PURPOSE. The first purpose of this pilot study was to quantify the level of in-school MVPA in underserved elementary school settings. A second purpose of the study was to quantify the level of MVPA achieved through a structured afterschool program that integrates physical activity with a STEM (Science, Technology, Engineering, and Mathematics) learning component.

METHODS. Participants were 13 children (female n=5, age= 9.36, SD=0.83) enrolled in an afterschool program offered at a YMCA located in an urban community. All participants wore accelerometers to track their MVPA during the school day (6 hours and 15 minutes) and while participating in the structured afterschool program (30 minutes) called Active Science. During the program, the participants completed thirty minutes of physical activity followed by a science lesson delivered through the Active Science Mobile App. Physical activity levels were monitored for five consecutive days (Monday-Friday) during the in-school and afterschool environments.

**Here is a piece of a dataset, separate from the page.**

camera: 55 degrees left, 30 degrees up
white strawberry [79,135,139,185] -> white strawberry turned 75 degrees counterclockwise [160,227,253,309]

RESULTS. Participants mean in school and afterschool MVPA were M=14.5 + 2.60, M=16.87 + 3.6 minutes, respectively. T-test showed a significant difference between these two settings t(12)= 16.29, p< .05. The 6-hour school day contributed to approximately 24% of the recommended daily physical activity, while the 30-minute afterschool program contributed to 28% of the daily-recommended MVPA time.

CONCLUSION. A guided and well-structured afterschool physical activity program can significantly impact MVPA levels in children. The results of this study are well aligned with national recommendations that endorse innovative strategies to incorporate movement into afterschool programs to improve physical activity levels in children.